WATCH: Not All Friction Is Made Alike

WATCH: Not All Friction Is Made Alike

What is friction? Friction is the force resisting the relative motion of elements sliding against each other. In the case of cars and trucks, it is the brake pads pushing against a rotor that changes kinetic energy into heat.

So friction is friction right? Oh, that’s so wrong! Counter Intelligence is next!

Hi guys, it’s Mark Phillips. Not all friction is made alike. In most situations, friction is a bad thing, unless you want to stop a vehicle. That’s when friction and being able to apply enough of it, become VERY important. What is friction? Friction is the force resisting the relative motion of elements sliding against each other. In the case of cars and trucks, it is the brake pads pushing against a rotor that changes kinetic energy into heat.
 For a vehicle’s brakes to function, the rotors and pads have to wear. Even a brake rotor’s metallurgy can determine how a pad wears.
 There are two basic kinds of brake friction: Abrasive friction and adherent, also known as adhesive pad material.
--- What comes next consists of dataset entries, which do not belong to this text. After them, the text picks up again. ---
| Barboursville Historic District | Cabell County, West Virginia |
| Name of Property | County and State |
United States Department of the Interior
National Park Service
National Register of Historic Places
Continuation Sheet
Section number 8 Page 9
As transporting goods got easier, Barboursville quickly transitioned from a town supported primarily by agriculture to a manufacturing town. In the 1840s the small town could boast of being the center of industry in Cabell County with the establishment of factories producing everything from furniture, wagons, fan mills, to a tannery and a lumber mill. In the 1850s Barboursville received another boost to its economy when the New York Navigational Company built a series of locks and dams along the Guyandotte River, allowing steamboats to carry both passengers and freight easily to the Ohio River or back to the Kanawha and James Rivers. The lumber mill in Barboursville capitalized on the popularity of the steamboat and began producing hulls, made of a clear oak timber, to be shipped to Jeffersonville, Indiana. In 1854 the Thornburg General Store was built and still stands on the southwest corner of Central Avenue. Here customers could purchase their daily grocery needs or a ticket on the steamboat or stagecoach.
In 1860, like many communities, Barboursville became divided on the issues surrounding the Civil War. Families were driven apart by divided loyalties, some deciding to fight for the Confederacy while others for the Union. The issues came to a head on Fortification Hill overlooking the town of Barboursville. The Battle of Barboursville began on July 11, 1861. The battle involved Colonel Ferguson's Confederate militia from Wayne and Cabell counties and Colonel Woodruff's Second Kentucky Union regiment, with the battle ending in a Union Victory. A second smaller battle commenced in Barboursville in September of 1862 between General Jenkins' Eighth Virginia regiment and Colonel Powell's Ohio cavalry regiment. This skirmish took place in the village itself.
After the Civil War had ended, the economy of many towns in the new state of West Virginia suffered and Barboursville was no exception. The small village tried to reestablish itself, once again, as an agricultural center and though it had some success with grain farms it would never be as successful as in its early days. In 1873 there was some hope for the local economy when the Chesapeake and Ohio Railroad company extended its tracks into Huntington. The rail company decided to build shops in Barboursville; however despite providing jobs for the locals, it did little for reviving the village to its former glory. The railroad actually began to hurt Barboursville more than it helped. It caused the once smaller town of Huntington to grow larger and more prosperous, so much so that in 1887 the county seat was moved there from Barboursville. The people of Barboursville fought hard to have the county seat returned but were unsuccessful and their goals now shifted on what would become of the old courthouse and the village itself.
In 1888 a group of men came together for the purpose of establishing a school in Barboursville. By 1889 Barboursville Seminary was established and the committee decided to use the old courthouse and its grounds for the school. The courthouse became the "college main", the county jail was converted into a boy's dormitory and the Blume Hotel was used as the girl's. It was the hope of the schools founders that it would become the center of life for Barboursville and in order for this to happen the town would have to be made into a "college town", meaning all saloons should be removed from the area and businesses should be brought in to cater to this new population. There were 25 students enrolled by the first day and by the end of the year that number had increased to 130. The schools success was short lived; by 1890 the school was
Abrasive friction is the wearing of the pad and rotor to change forward motion into heat. Both components wear. Semi-met pads and some non-asbestos organics use this type of friction.
 With adherent or adhesive pad material, a very thin layer of pad material is transferred onto the surface of the rotor. Ceramic and some non-asbestos organic pads use this type of friction. The transfer layer is bonded to the rotor’s surface and cannot be washed away by water or wheel cleaners. The only way to remove it is by removing it with a brake lathe or abnormal heat.


With both types of friction, it’s essential for the rotor to have minimal runout. Abrasive friction materials will wear away at high spots, creating disc thickness variation and pulsation. Adhesive or adherent friction material could deposit the friction material unevenly and cause brake judder. 
A word about materials: A brake pad may require up to 20 different raw materials. Some raw components of a friction material are abrasive, while other components lubricate. Some components, like structural fibers and resins, hold the pad together, while other components tune the friction levels through various temperature ranges.
 So, there’s a lot going on in there to make sure a vehicle can come to a complete stop — and in time! I’m Mark Phillips. And thanks for watching.